- [EXERCÍCIOS PROPOSTOS]:
- 1) Responda com base no trecho:
(a) Segundo o título, quanto pode custar por ano zerar o desmatamento no Brasil até 2030?
(b) De qual universidade são os pesquisadores que fizeram o estudo?
(c) Qual é o nome do mecanismo cujas melhores oportunidades de adoção foram avaliadas?
- 2) Enumere todas as finalidades que, de acordo com o trecho, justificam remunerar o proprietário de terra para não desmatar ou recuperar uma vegetação.
- 3) Transcreva do trecho a passagem entre "Zerar desmatamento no" e "que ela presta.", incluindo ambas.

Zerar desmatamento no Brasil pode custar R$ 5 bi ao ano até 2030
Conservar a natureza no Brasil pode não ser tão caro quanto se imagina, desde que se saiba onde fazer planejamento. Essa é a principal mensagem de um estudo feito por pesquisadores da Universidade Federal do Rio de Janeiro (UFRJ), que mapearam todo o território onde se tem os menores custos ou maiores ganhos de proteger florestas em troca dos serviços que ela presta.
A ideia foi avaliar as melhores oportunidades para adotar o chamado Pagamento por Serviços Ambientais (PSA), em que o proprietário de terra é remunerado para não desmatar ou recuperar uma vegetação a fim de preservar os recursos hídricos, absorver carbono da atmosfera (ou evitar sua emissão) e proteger a biodiversidade.

- [REGISTROS BRUTOS]:
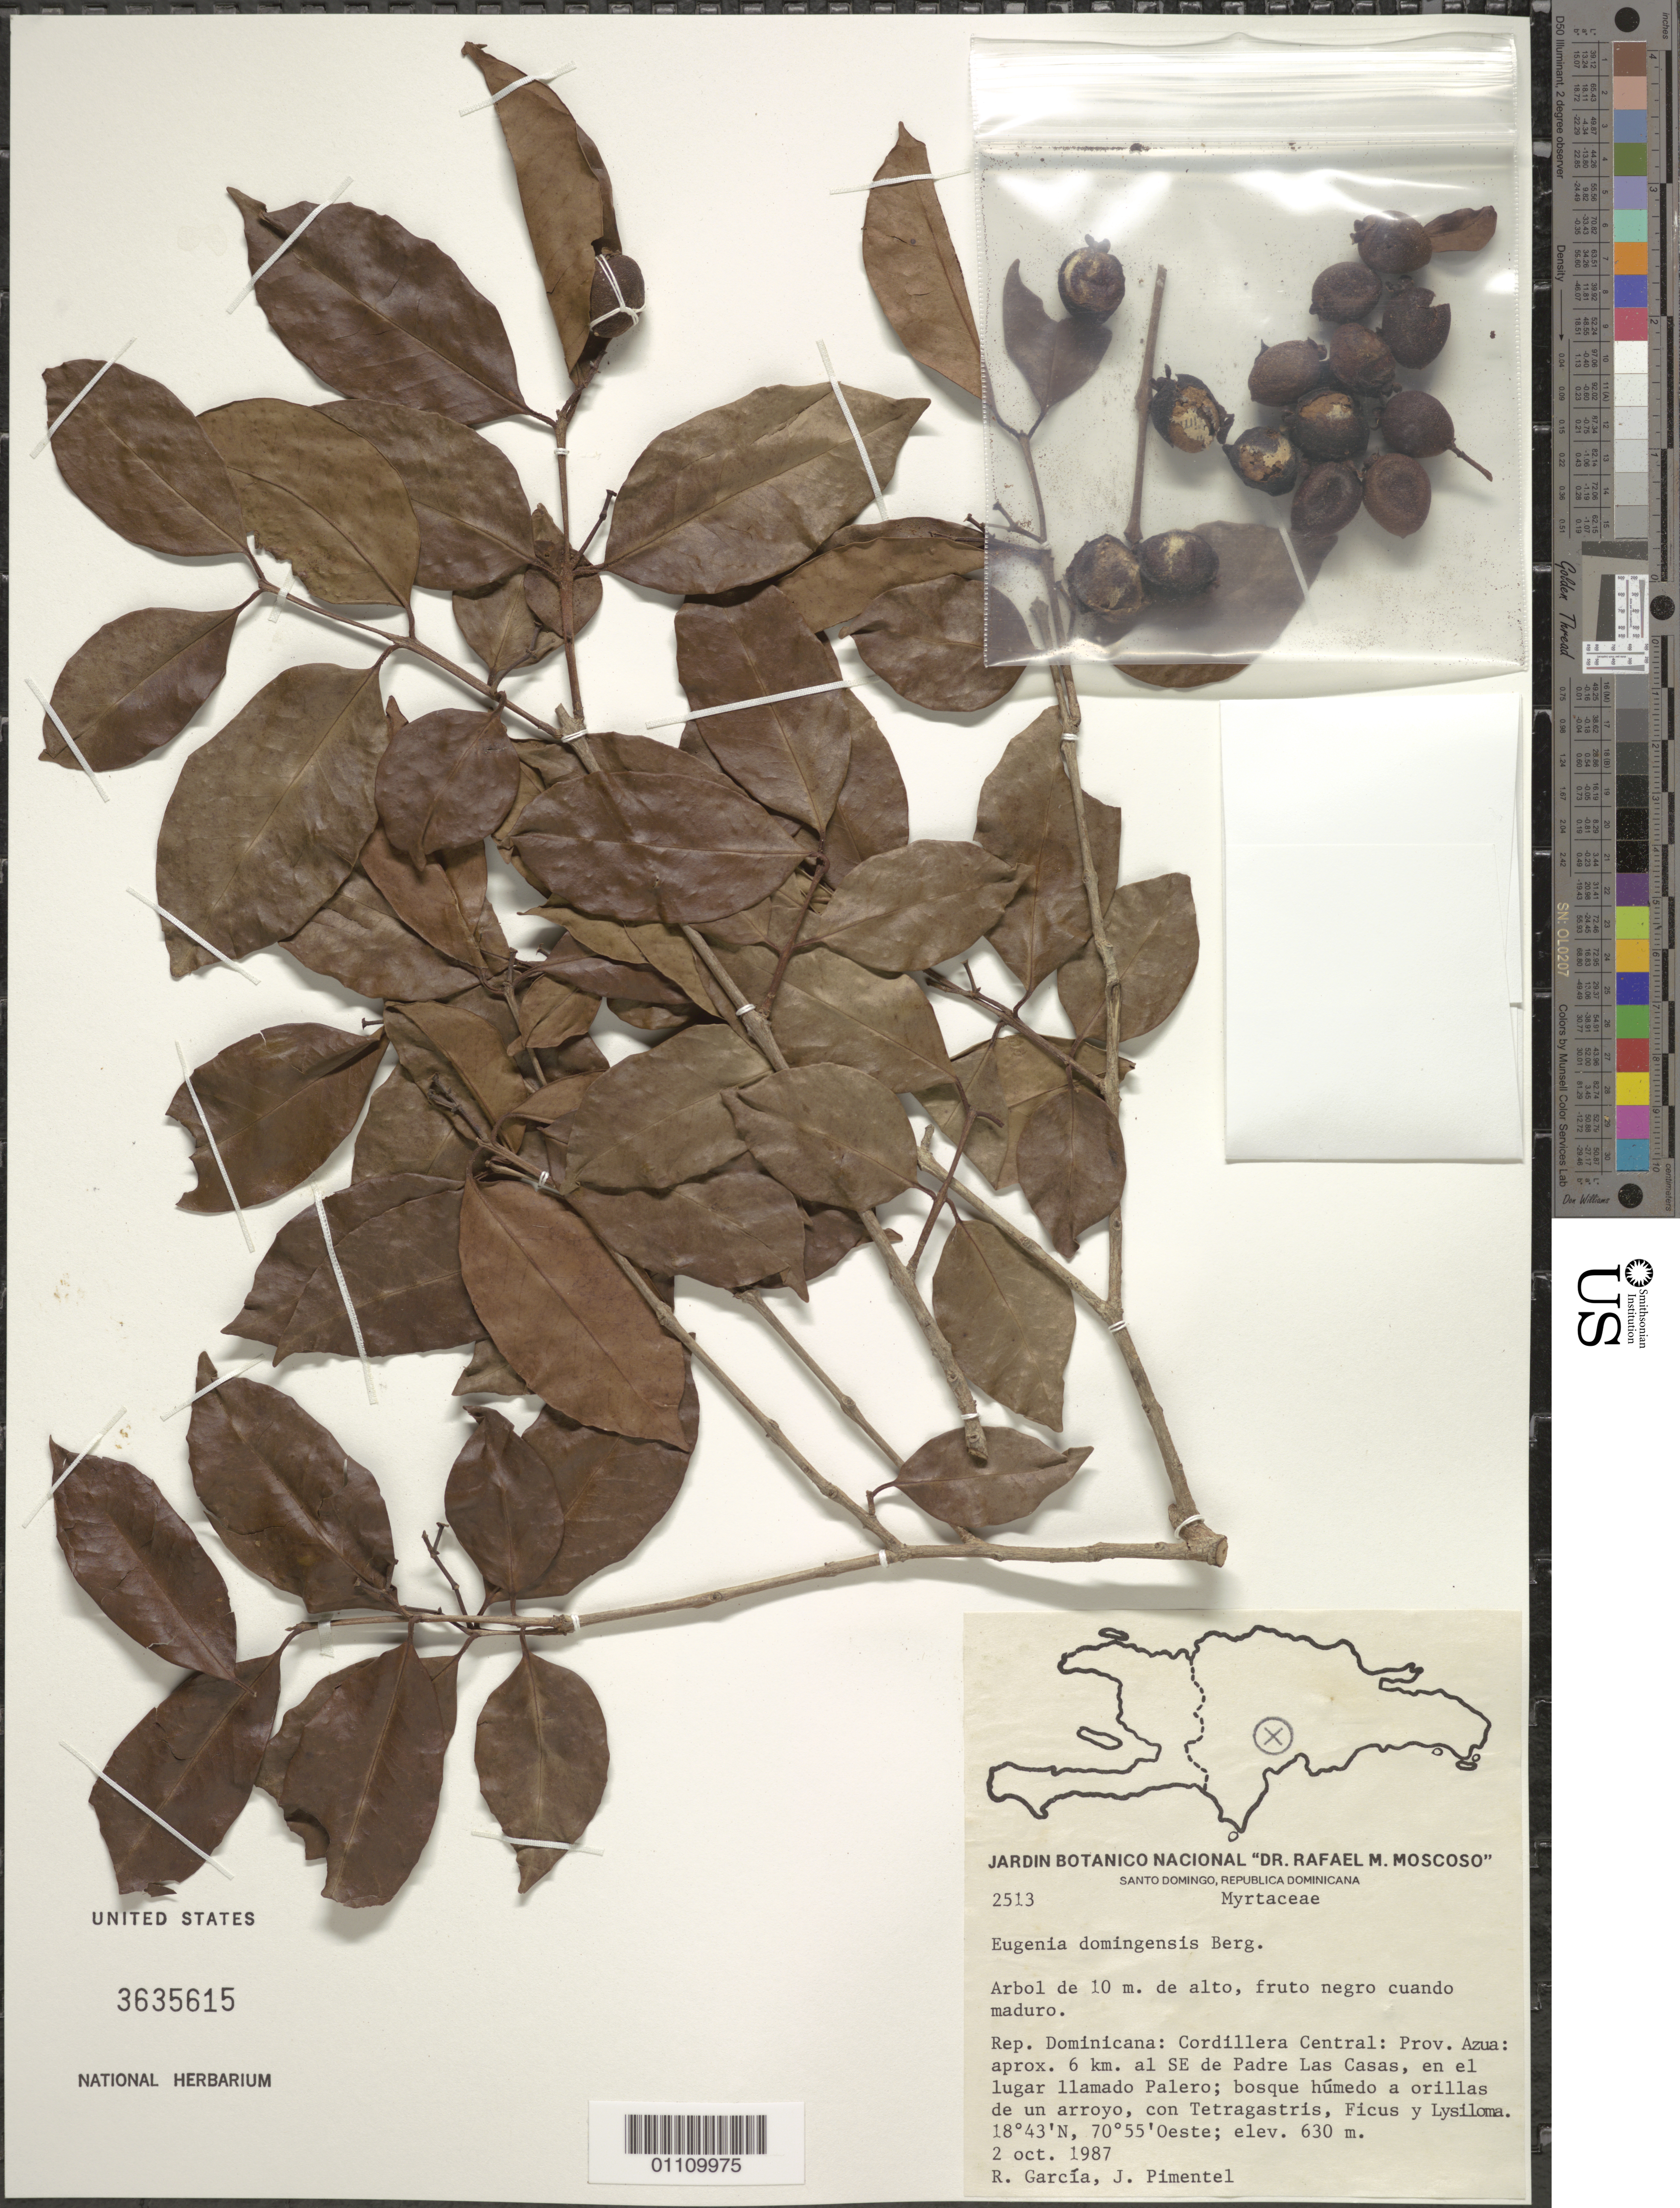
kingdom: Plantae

* * *

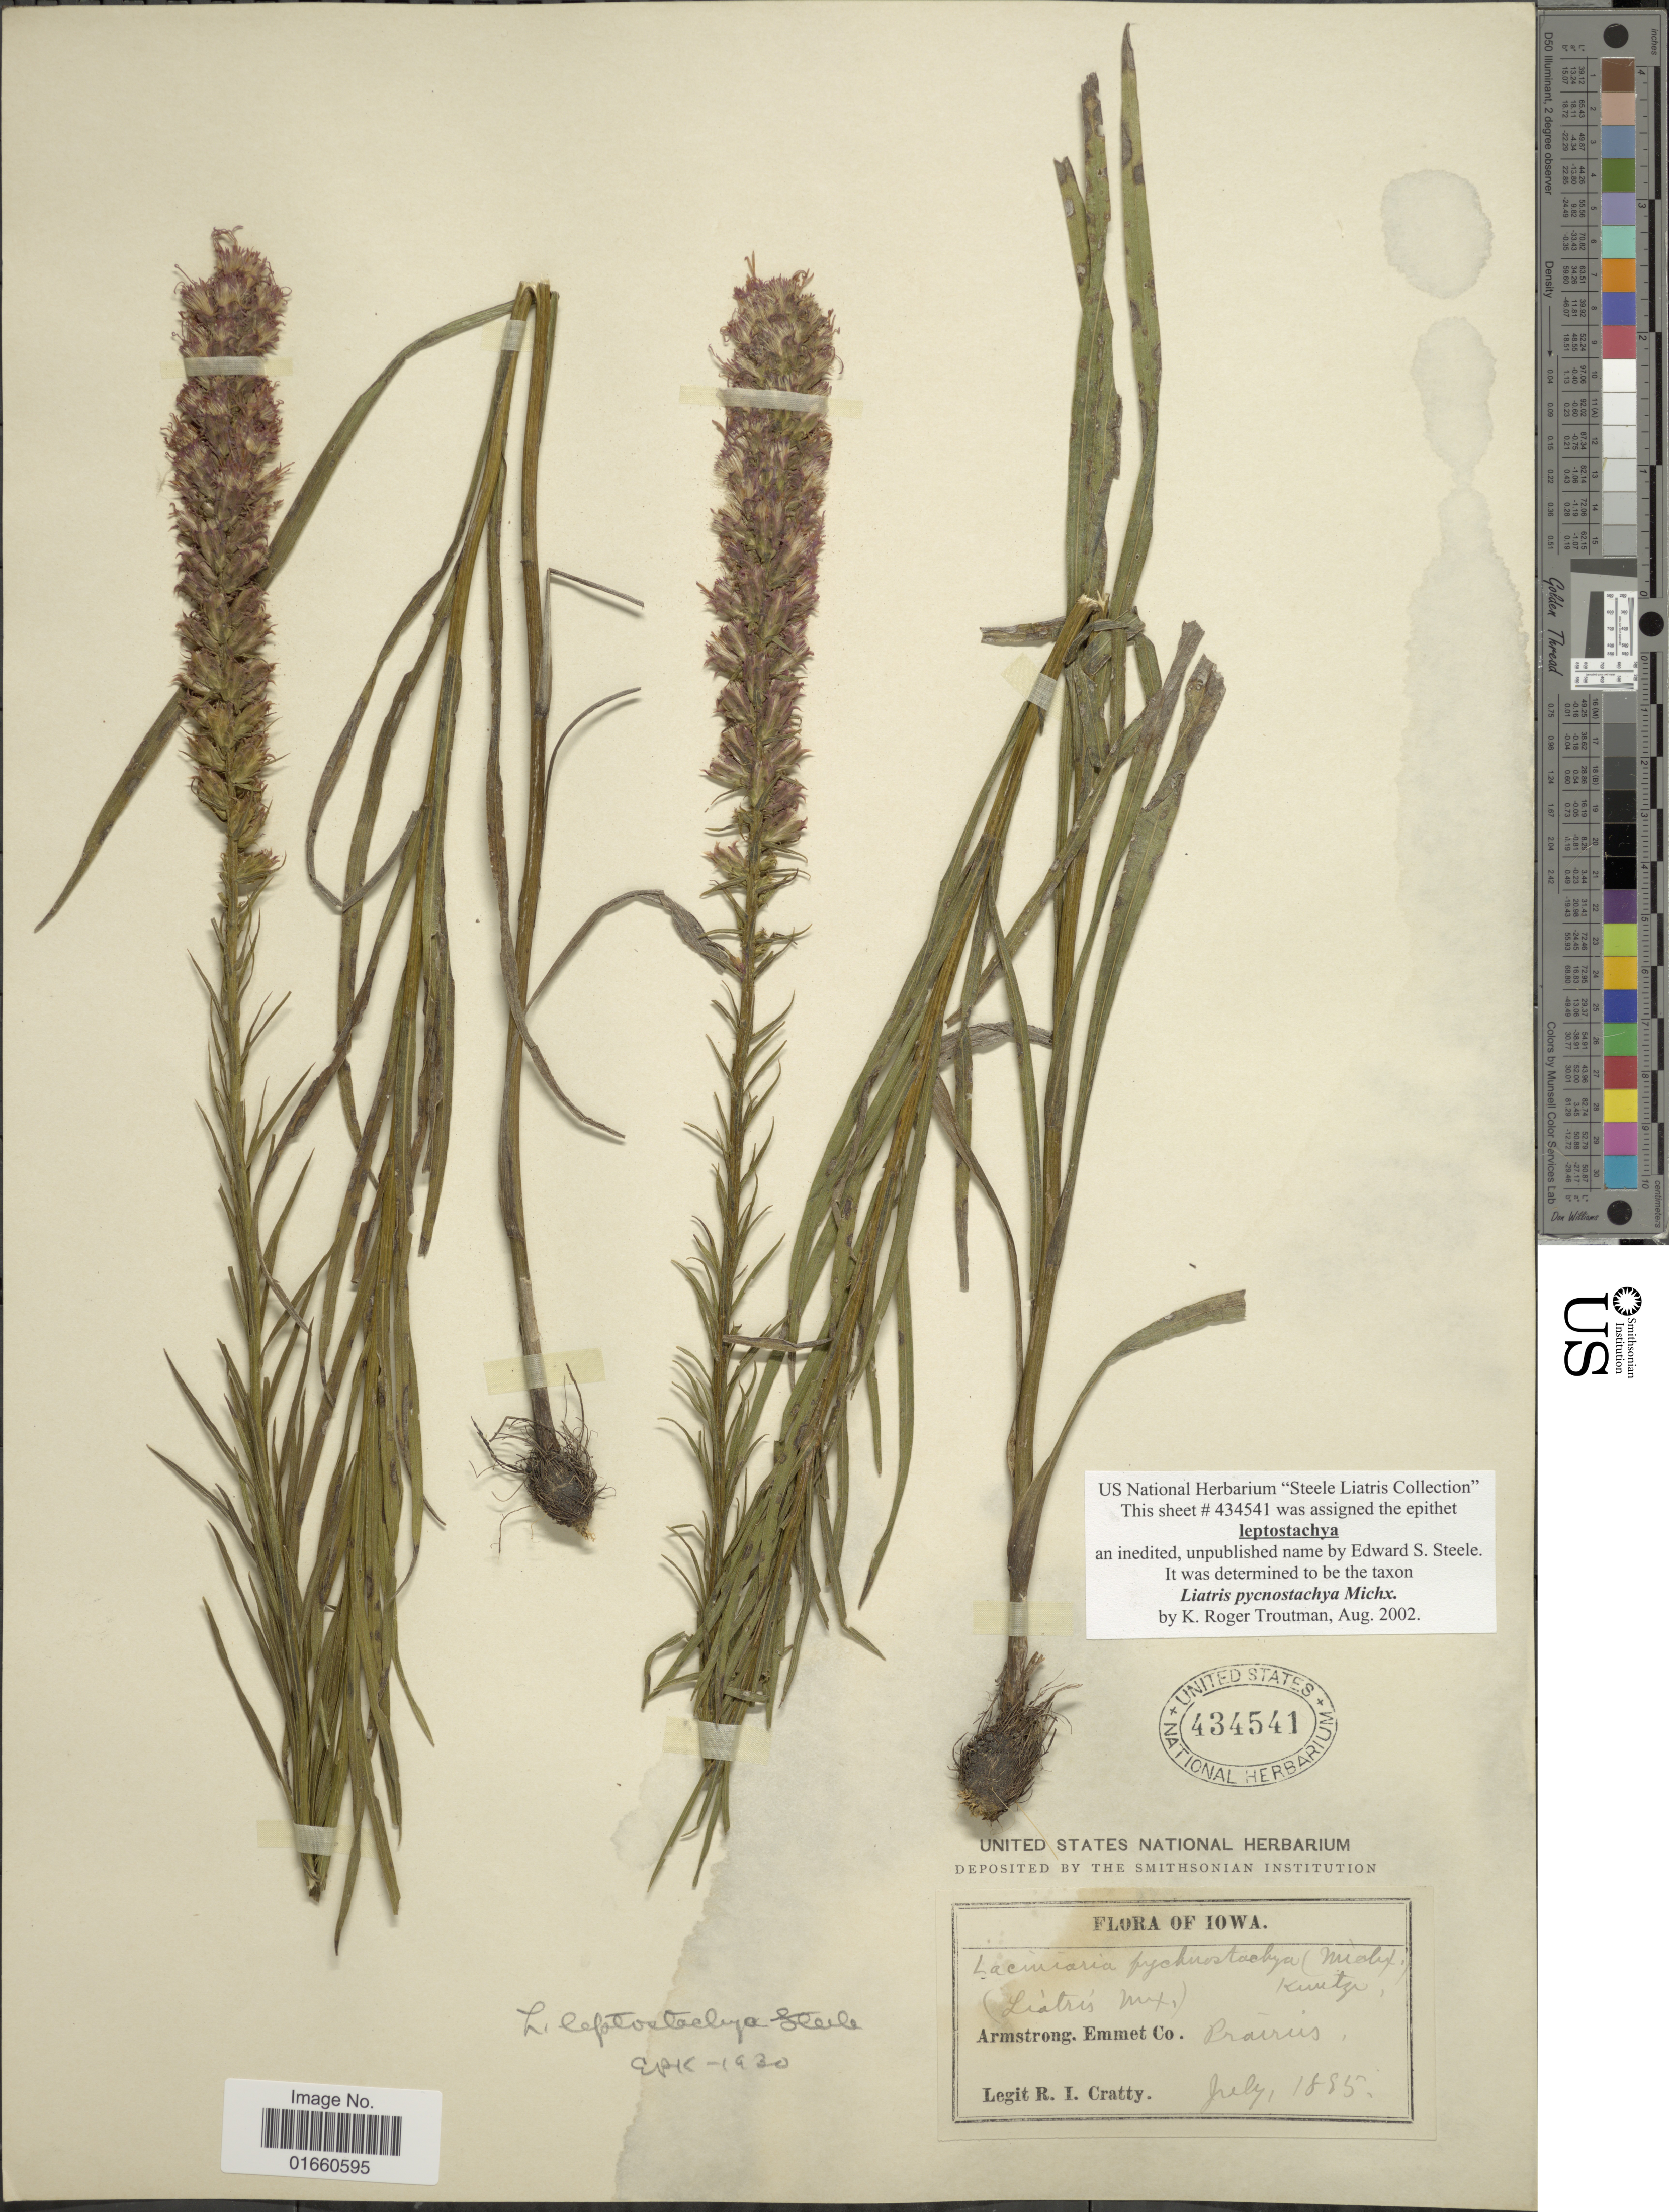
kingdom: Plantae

- [RESPOSTAS]:
- 1)
(a) R$ 5 bi ao ano.
(b) Da Universidade Federal do Rio de Janeiro (UFRJ).
(c) Pagamento por Serviços Ambientais (PSA).

- 2)
- Preservar os recursos hídricos
- Absorver carbono da atmosfera (ou evitar sua emissão)
- Proteger a biodiversidade

- 3)
Zerar desmatamento no Brasil pode custar R$ 5 bi ao ano até 2030
Conservar a natureza no Brasil pode não ser tão caro quanto se imagina, desde que se saiba onde fazer planejamento. Essa é a principal mensagem de um estudo feito por pesquisadores da Universidade Federal do Rio de Janeiro (UFRJ), que mapearam todo o território onde se tem os menores custos ou maiores ganhos de proteger florestas em troca dos serviços que ela presta.